Chocolate manufacturers should not solely rely on increasing cocoa percentage to improve ratings, as other factors may also influence consumer preferences.
Based on the visualization, fruits appear to be a dominant characteristic across chocolates from Ecuador, Madagascar, and peru, potentially suggesting a preference for fruity notes in chocolates from these regions.
Manufacturers sourcing beans from regions like Ecuador, Madagascar, and Peru may consider incorporating fruity notes into their chocolate products to cater to potential regional preferences.
Based on the visualization, there is no clear trend between cocoa percentage and rating, suggesting consumer preferences for these factors may be varied.
The lack of a clear trend between cocoa percentage and rating suggests that consumer preferences for these factors may vary over time. Continuous monitoring and adaptation to changing consumer preferences are recommended.

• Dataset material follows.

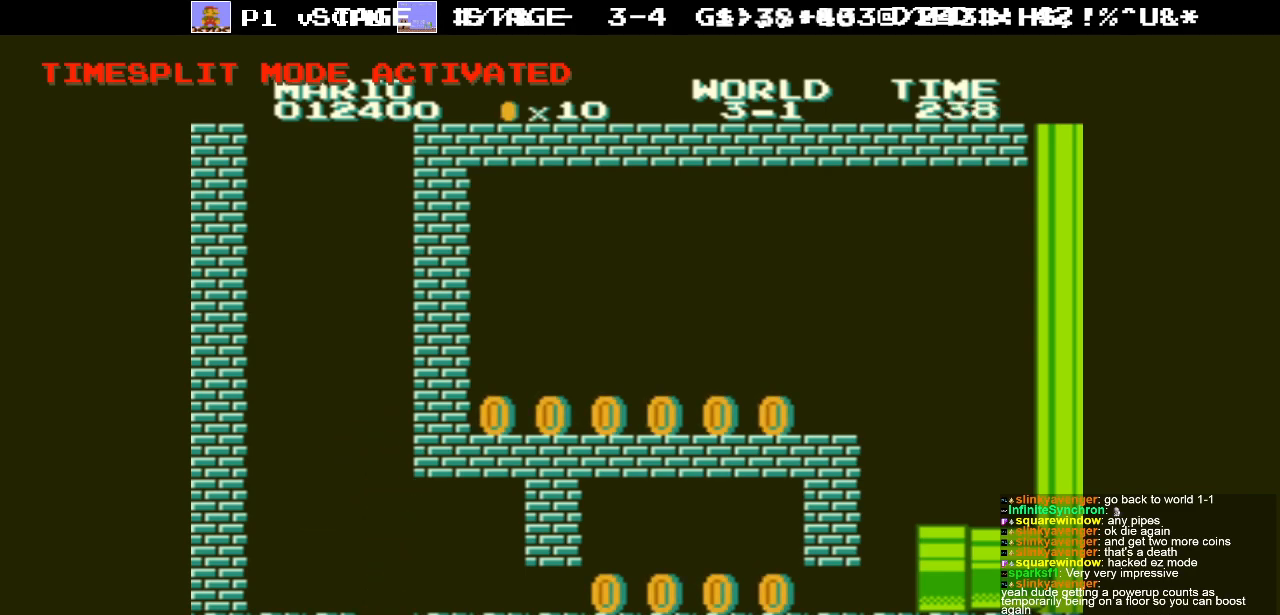
{"buttons": [], "events": []}
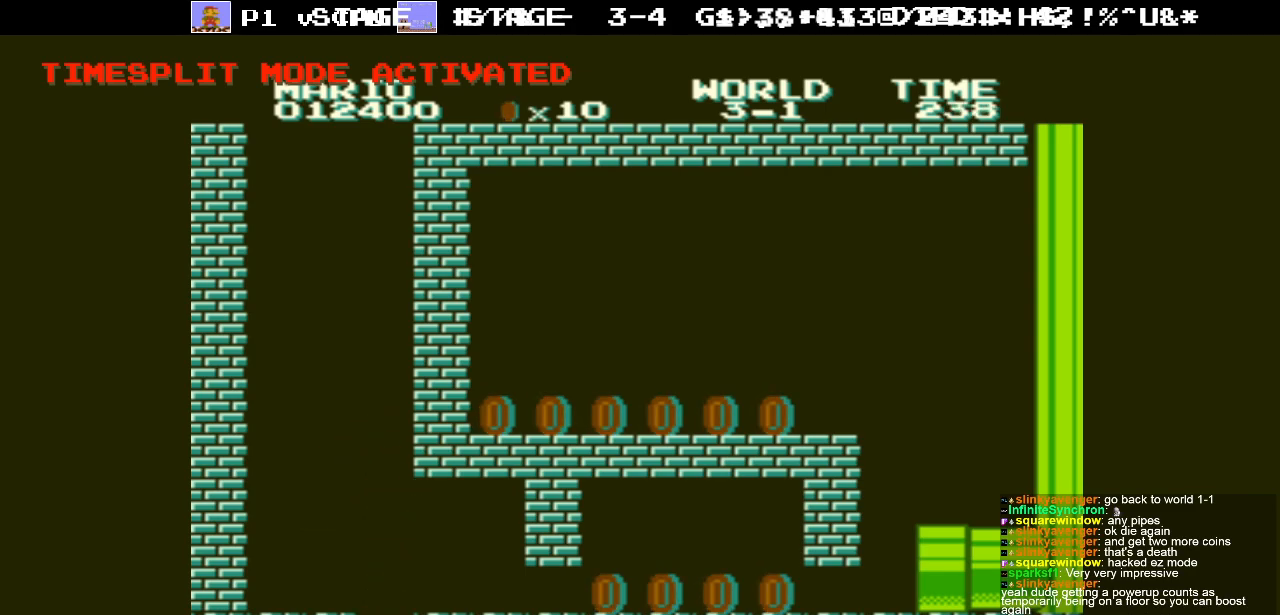
{"buttons": [], "events": []}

The statistical analysis indicates a significant difference in mean ratings between chocolate bars with cocoa percentages above and below 70%, with bars containing higher cocoa percentages receiving lower ratings on average.
Chocolate bars with cocoa percentages above and below 70% may cater to different consumer segments, and manufacturers should consider diversifying their product offerings to accommodate these preferences.
The linear regression analysis suggests that as cocoa percentage increases, the anticipated chocolate rating decreases, with both the intercept and coefficient being statistically significant.
Manufacturers can anticipate a decrease in chocolate ratings as cocoa percentage increases, highlighting the importance of balancing cocoa percentage with other flavor and texture factors.
In conclusion, cocoa percentage and certain ingredient combinations appear to be significant predictors of the product rating, while the review date has a relatively weaker association. However, the model only explains a small portion of the variability in the rating, suggesting that other factors not included in the model may also play a role.
In practical scenarios, chocolate manufacturers should conduct thorough market research to understand consumer preferences in different regions and time periods. They should also consider diversifying their product offerings to cater to varying consumer preferences regarding cocoa percentage and flavor profiles. Additionally, ongoing experimentation and innovation are essential to meet evolving consumer tastes and preferences in the chocolate industry.